The small business community is waiting for Congress to finally call a vote on a bill intended to increase the amount of capital available to startups and small companies through a program regulated by the Small Business Administration. The EXCEL (Expanding Access to Capital for Entrepreneurial Leaders) Act, if passed, would amend the Small Business Investment Company (SBIC) program.
EXCEL sets the maximum amount of debt that the SBA can guarantee under the SBIC program at $4 billion per year. That is an increase from $3 billion currently. Supporters believe the increase would encourage more private investment funds as a result.
Further, the bill would raise the maximum amount of debt that the SBA can guarantee for a group of companies participating in the program that are operated together (a “family of funds”) from $225 million to $350 million.
Supporters of the legislation believe that it will attract additional investors and thereby provide startups and other small companies with access to more loans and investment capital.

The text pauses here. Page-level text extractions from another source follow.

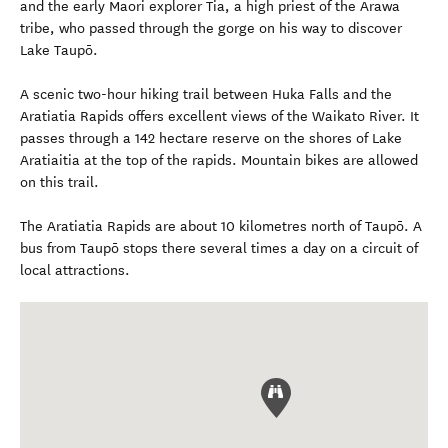
and the early Maori explorer Tia, a high priest of the Arawa
tribe, who passed through the gorge on his way to discover
Lake Taupō.
A scenic two-hour hiking trail between Huka Falls and the
Aratiatia Rapids offers excellent views of the Waikato River. It
passes through a 142 hectare reserve on the shores of Lake
Aratiaitia at the top of the rapids. Mountain bikes are allowed
on this trail.
The Aratiatia Rapids are about 10 kilometres north of Taupō. A
bus from Taupō stops there several times a day on a circuit of
local attractions.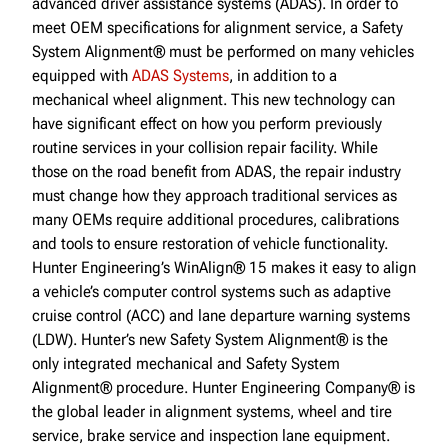
advanced driver assistance systems (ADAS). In order to
meet OEM specifications for alignment service, a Safety
System Alignment® must be performed on many vehicles
equipped with
ADAS Systems
, in addition to a
mechanical wheel alignment. This new technology can
have significant effect on how you perform previously
routine services in your collision repair facility. While
those on the road benefit from ADAS, the repair industry
must change how they approach traditional services as
many OEMs require additional procedures, calibrations
and tools to ensure restoration of vehicle functionality.
Hunter Engineering’s WinAlign® 15 makes it easy to align
a vehicle’s computer control systems such as adaptive
cruise control (ACC) and lane departure warning systems
(LDW). Hunter’s new Safety System Alignment® is the
only integrated mechanical and Safety System
Alignment® procedure. Hunter Engineering Company® is
the global leader in alignment systems, wheel and tire
service, brake service and inspection lane equipment.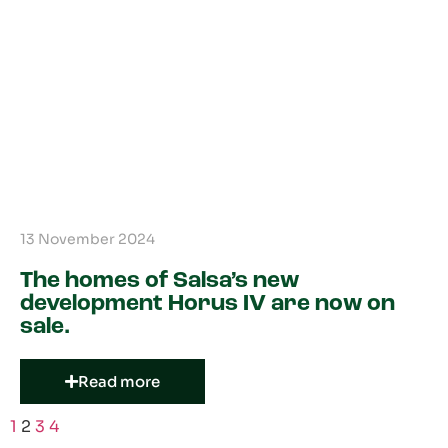
13 November 2024
The homes of Salsa’s new
development Horus IV are now on
sale.
Read more
1
2
3
4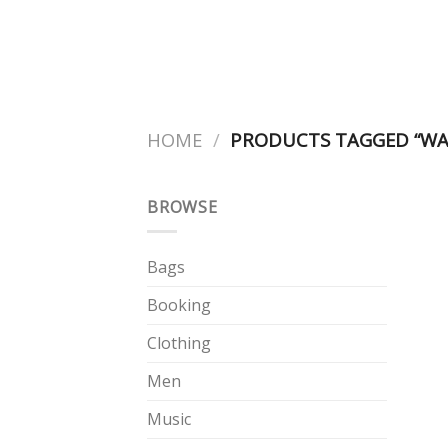
Skip
to
content
HOME
/
PRODUCTS TAGGED “WA
BROWSE
Bags
Booking
Clothing
Men
Music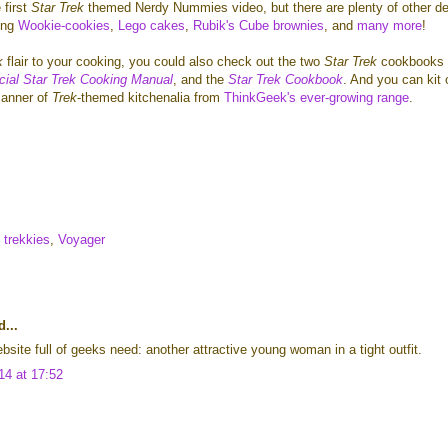
 first
Star Trek
themed Nerdy Nummies video, but there are plenty of other de
ing
Wookie-cookies
,
Lego cakes
,
Rubik's Cube brownies
, and
many more
!
k
flair
to your cooking, you could also check out the two
Star Trek
cookbooks 
icial Star Trek Cooking Manual
, and the
Star Trek Cookbook
. And you can kit 
manner of
Trek
-themed kitchenalia from
ThinkGeek's ever-growing range
.
trekkies
,
Voyager
...
bsite full of geeks need: another attractive young woman in a tight outfit.
14 at 17:52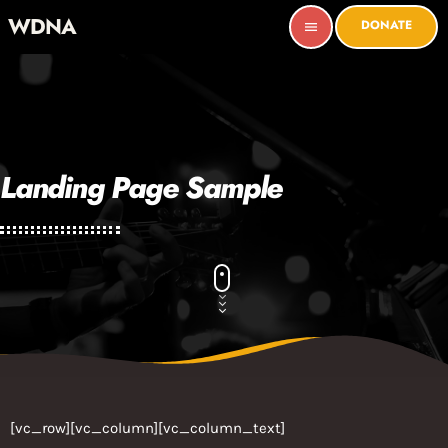
WDNA
DONATE
menu
Landing Page Sample
[vc_row][vc_column][vc_column_text]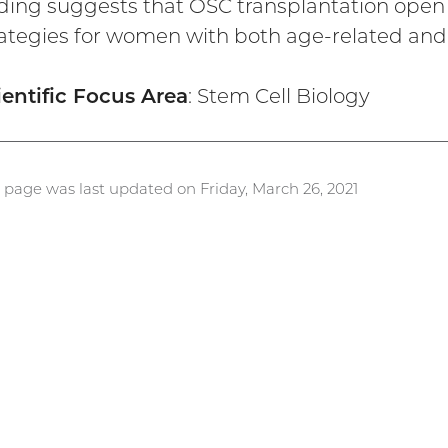
nding suggests that OSC transplantation open t
rategies for women with both age-related and 
ientific Focus Area
: Stem Cell Biology
s page was last updated on Friday, March 26, 2021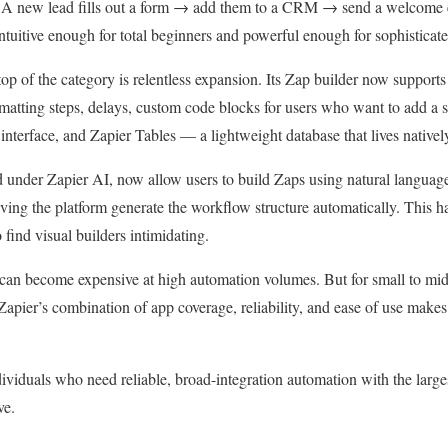
y. A new lead fills out a form → add them to a CRM → send a welcome 
 intuitive enough for total beginners and powerful enough for sophistica
top of the category is relentless expansion. Its Zap builder now support
ormatting steps, delays, custom code blocks for users who want to add a 
interface, and Zapier Tables — a lightweight database that lives nativel
ed under Zapier AI, now allow users to build Zaps using natural langua
ving the platform generate the workflow structure automatically. This h
 find visual builders intimidating.
h can become expensive at high automation volumes. But for small to mi
apier’s combination of app coverage, reliability, and ease of use makes 
viduals who need reliable, broad-integration automation with the larges
ve.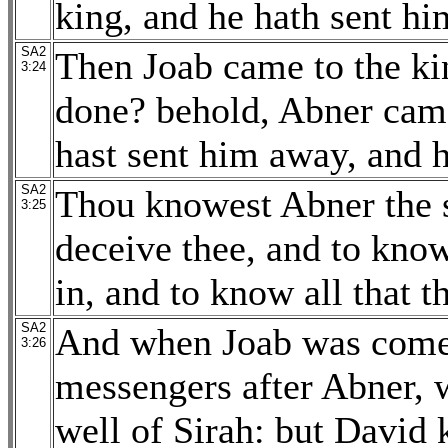
king, and he hath sent hi
SA2
Then Joab came to the ki
3:24
done? behold, Abner came 
hast sent him away, and h
SA2
Thou knowest Abner the s
3:25
deceive thee, and to kno
in, and to know all that t
SA2
And when Joab was come 
3:26
messengers after Abner, 
well of Sirah: but David 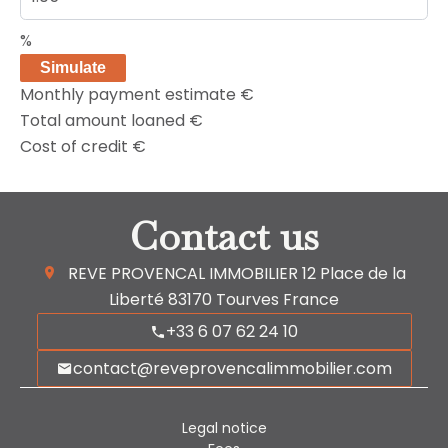
%
Simulate
Monthly payment estimate
€
Total amount loaned
€
Cost of credit
€
Contact us
REVE PROVENCAL IMMOBILIER
12 Place de la
Liberté
83170
Tourves France
+33 6 07 62 24 10
contact@reveprovencalimmobilier.com
Legal notice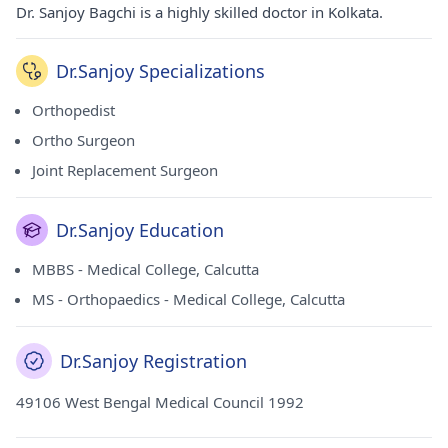
Dr. Sanjoy Bagchi is a highly skilled doctor in Kolkata.
Dr.Sanjoy Specializations
Orthopedist
Ortho Surgeon
Joint Replacement Surgeon
Dr.Sanjoy Education
MBBS - Medical College, Calcutta
MS - Orthopaedics - Medical College, Calcutta
Dr.Sanjoy Registration
49106 West Bengal Medical Council 1992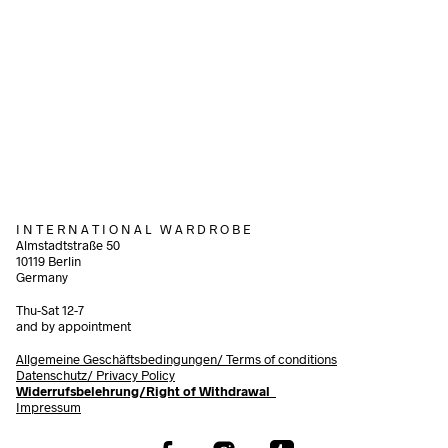
1.200,00
€
incl. VAT
220,00
€
incl. VAT
Add to cart
Add to cart
I N T E R N A T I O N A L W A R D R O B E
Almstadtstraße 50
10119 Berlin
Germany
Thu-Sat 12-7
and by appointment
Allgemeine Geschäftsbedingungen/
Terms of conditions
Datenschutz/ Privacy Policy
Widerrufsbelehrung/Right of Withdrawal
Impressum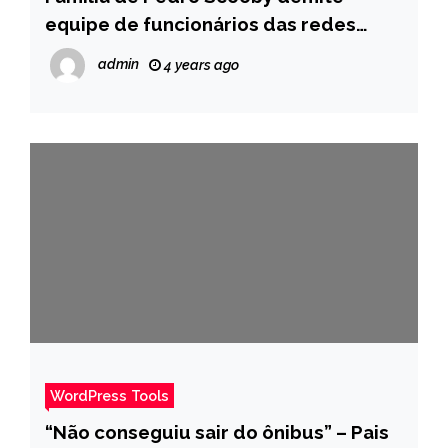
equipe de funcionários das redes
sociais do participante – Pais
admin
4 years ago
WordPress Tools
“Não conseguiu sair do ônibus” – Pais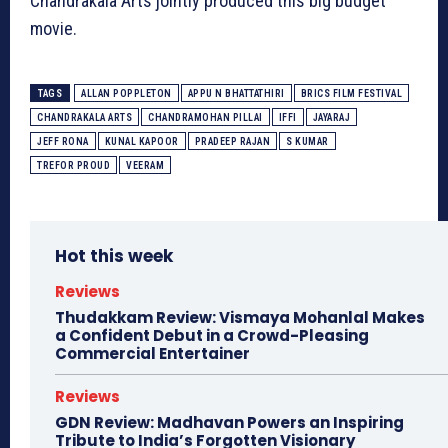
Chandrakala Arts jointly produced this big budget
movie.
TAGS
ALLAN POPPLETON
APPU N BHATTATHIRI
BRICS FILM FESTIVAL
CHANDRAKALA ARTS
CHANDRAMOHAN PILLAI
IFFI
JAYARAJ
JEFF RONA
KUNAL KAPOOR
PRADEEP RAJAN
S KUMAR
TREFOR PROUD
VEERAM
Hot this week
Reviews
Thudakkam Review: Vismaya Mohanlal Makes
a Confident Debut in a Crowd-Pleasing
Commercial Entertainer
Reviews
GDN Review: Madhavan Powers an Inspiring
Tribute to India’s Forgotten Visionary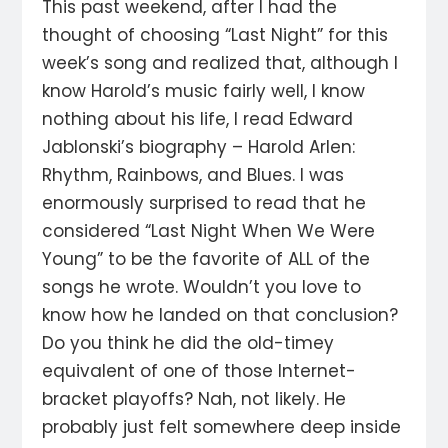
This past weekend, after I had the
thought of choosing “Last Night” for this
week’s song and realized that, although I
know Harold’s music fairly well, I know
nothing about his life, I read Edward
Jablonski’s biography – Harold Arlen:
Rhythm, Rainbows, and Blues. I was
enormously surprised to read that he
considered “Last Night When We Were
Young” to be the favorite of ALL of the
songs he wrote. Wouldn’t you love to
know how he landed on that conclusion?
Do you think he did the old-timey
equivalent of one of those Internet-
bracket playoffs? Nah, not likely. He
probably just felt somewhere deep inside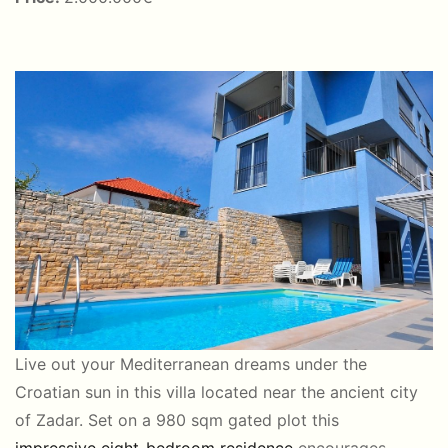
Live out your Mediterranean dreams under the
Croatian sun in this villa located near the ancient city
of Zadar. Set on a 980 sqm gated plot this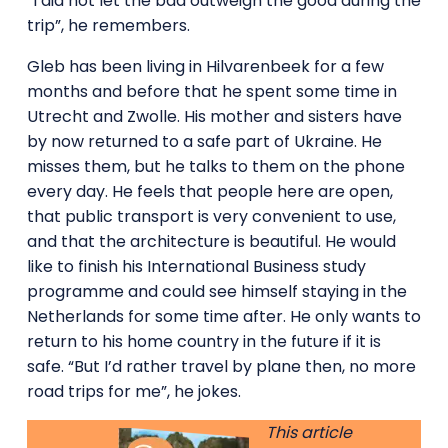
“I did not let the bad outweigh the good during the
trip”, he remembers.
Gleb has been living in Hilvarenbeek for a few
months and before that he spent some time in
Utrecht and Zwolle. His mother and sisters have
by now returned to a safe part of Ukraine. He
misses them, but he talks to them on the phone
every day. He feels that people here are open,
that public transport is very convenient to use,
and that the architecture is beautiful. He would
like to finish his International Business study
programme and could see himself staying in the
Netherlands for some time after. He only wants to
return to his home country in the future if it is
safe. “But I’d rather travel by plane then, no more
road trips for me”, he jokes.
This article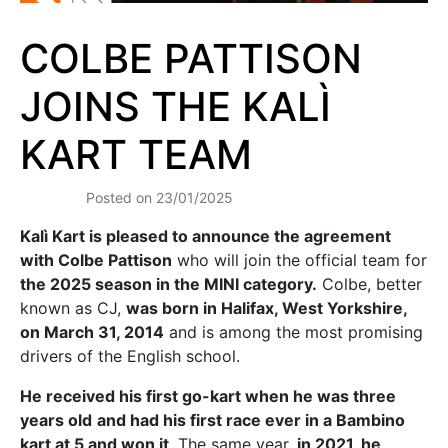
COLBE PATTISON
JOINS THE KALÌ
KART TEAM
Posted on
23/01/2025
Kalì Kart is pleased to announce the agreement
with Colbe Pattison
who will join the official team for
the 2025 season in the MINI category.
Colbe, better
known as CJ,
was born in Halifax, West Yorkshire,
on March 31, 2014
and is among the most promising
drivers of the English school.
He received his first go-kart when he was three
years old
and had his first race ever in a Bambino
kart at 5 and won it
. The same year,
in 2021, he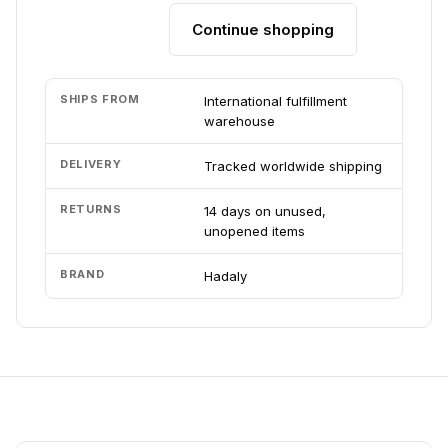
Continue shopping
Add to cart
SHIPS FROM
International fulfillment
warehouse
DELIVERY
Tracked worldwide shipping
RETURNS
14 days on unused,
unopened items
BRAND
Hadaly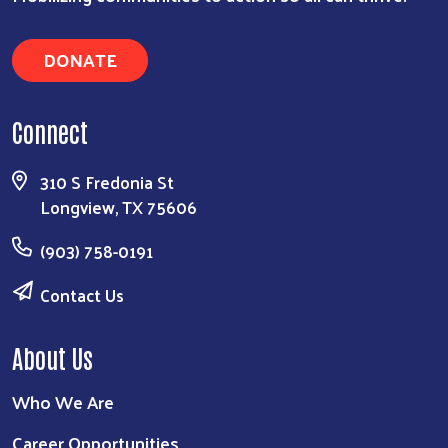
DONATE
Connect
310 S Fredonia St
Longview, TX 75606
(903) 758-0191
Contact Us
About Us
Who We Are
Career Opportunities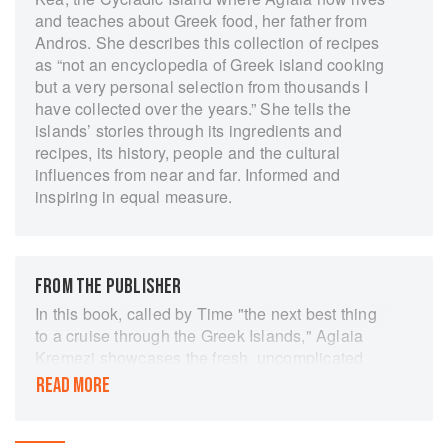
and teaches about Greek food, her father from
Andros. She describes this collection of recipes
as “not an encyclopedia of Greek island cooking
but a very personal selection from thousands I
have collected over the years.” She tells the
islands’ stories through its ingredients and
recipes, its history, people and the cultural
influences from near and far. Informed and
inspiring in equal measure.
FROM THE PUBLISHER
In this book, called by Time "the next best thing
to a cruise through the Greek Islands," Aglaia
Kremezi showcases the fresh, uncomplicated
recipes - many of them vegetarian - that she
READ MORE
collected from local women, fishermen, bakers,
and farmers. Like all Mediterranean food, these
dishes are light, simple, and feature seasonal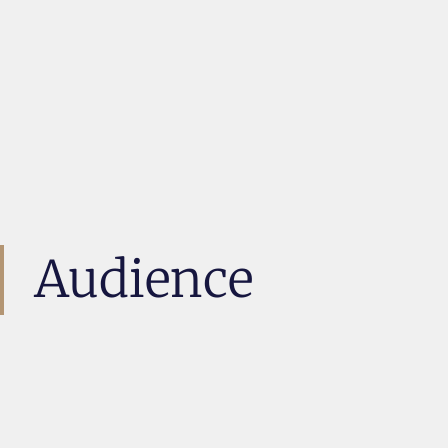
Audience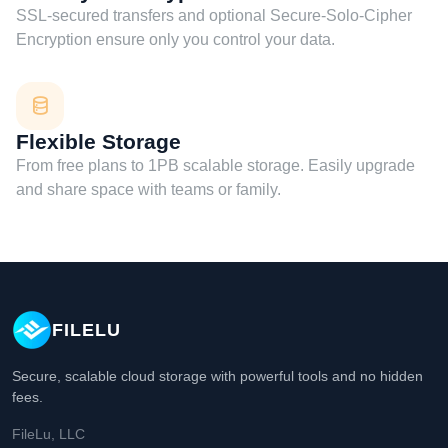
SSL-secured transfers and optional Secure-Solo-Cipher
Encryption ensure only you control your data.
Flexible Storage
From free plans to 1PB scalable storage. Easily upgrade
and share space with teams or family.
FILELU
Secure, scalable cloud storage with powerful tools and no hidden
fees.
FileLu, LLC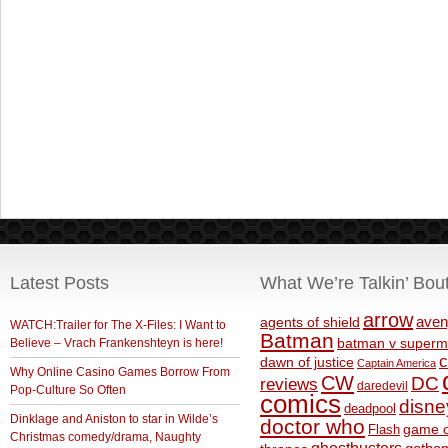
Latest Posts
What We’re Talkin’ Bou
arrow
aven
agents of shield
WATCH:Trailer for The X-Files: I Want to
Batman
Believe – Vrach Frankenshteyn is here!
batman v superm
c
dawn of justice
Captain America
Why Online Casino Games Borrow From
CW
DC
reviews
daredevil
Pop-Culture So Often
comics
disne
deadpool
Dinklage and Aniston to star in Wilde’s
doctor who
game o
Flash
Christmas comedy/drama, Naughty
ghostbusters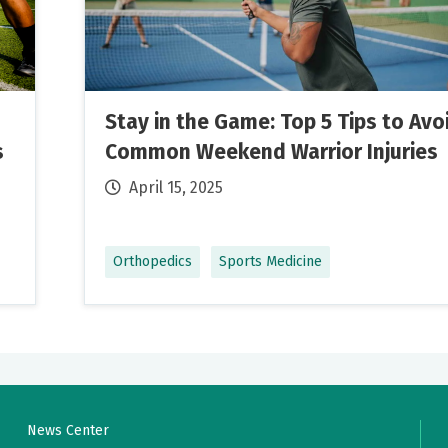
e and highly professional!
Stay in the Game: Top 5 Tips to Avo
s
Common Weekend Warrior Injuries
stions that I had And recommendations. Provided instructio
April 15, 2025
forming and encouraged feedback
Orthopedics
Sports Medicine
te care provider. She listens to me and explains things to me
Wish she could get a daisy for her caring attitude and
News Center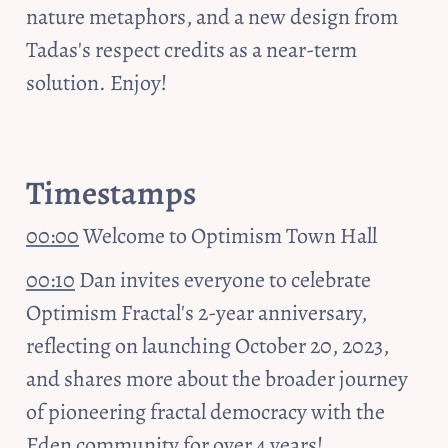
nature metaphors, and a new design from 
Tadas's respect credits as a near-term 
solution. Enjoy!
Timestamps
00:00
 Welcome to Optimism Town Hall
00:10
 Dan invites everyone to celebrate 
Optimism Fractal's 2-year anniversary, 
reflecting on launching October 20, 2023, 
and shares more about the broader journey 
of pioneering fractal democracy with the 
Eden community for over 4 years!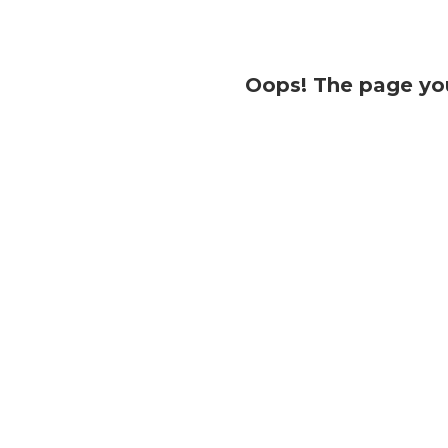
Oops! The page you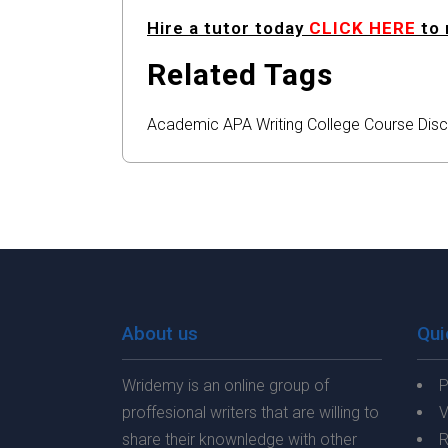
Hire a tutor today
CLICK HERE
to 
Related Tags
Academic
APA
Writing
College
Course
Disc
About us
Qui
Wridemy is an online group of
P
proffesional writers that are willing to
V
share their knownledge with other
R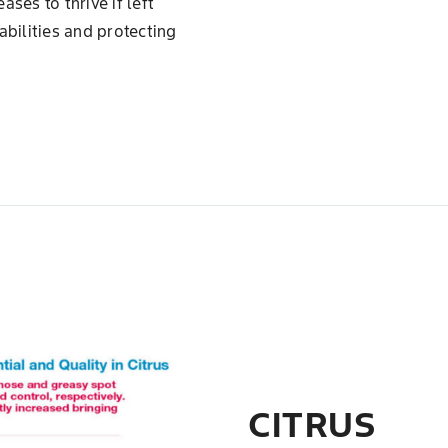
ses to thrive if left
abilities and protecting
CITRUS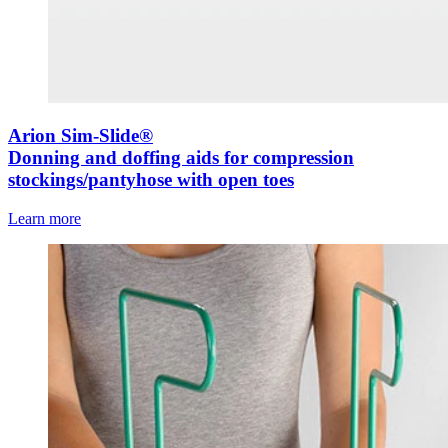
Arion Sim-Slide®
Donning and doffing aids for compression
stockings/pantyhose with open toes
Learn more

According to a Small Business Committee report, the bill would encourage banks, individual investors, and local municipalities to invest in SBIC Funds.
SBICs, licensed by the SBA, are privately owned and managed investment firms that invest with their own capital and with funds borrowed at favorable rates through the federal government. In fiscal year 2012, the SBIC program provided capital to more than 1,000 small businesses.
EXCEL was first introduced during National Small Business Week in 2012 by U.S. Sen. Mary Landrieu (D-La.). It was developed after the Senate Committee on Small Business and Entrepreneurship held a series of roundtables to discuss how the federal government could assist entrepreneurs and startup companies. The bill was reintroduced in 2013 but is still awaiting debate on the Senate floor.
SmallBizTrends.com reported that Sen. Landrieu touched on the EXCEL Act during the confirmation hearing of Maria Contreras-Sweet as new administrator of the SBA. Landrieu said the bill could have helped up to 40 small businesses and created close to 2,000 jobs immediately if it had passed.
According to SmallBizTrends, the Louisiana senator wanted Contreras-Sweet to affirm her support for the EXCEL Act and other measures that would help small businesses get access to long-term capital. Landrieu is the past chair of the Senate Committee on Small Business and Entrepreneurship. She was recently replaced by Sen. Maria Cantwell of Washington.
EXCEL currently has bipartisan support in Congress but reportedly was held up from passing by a handful of legislators.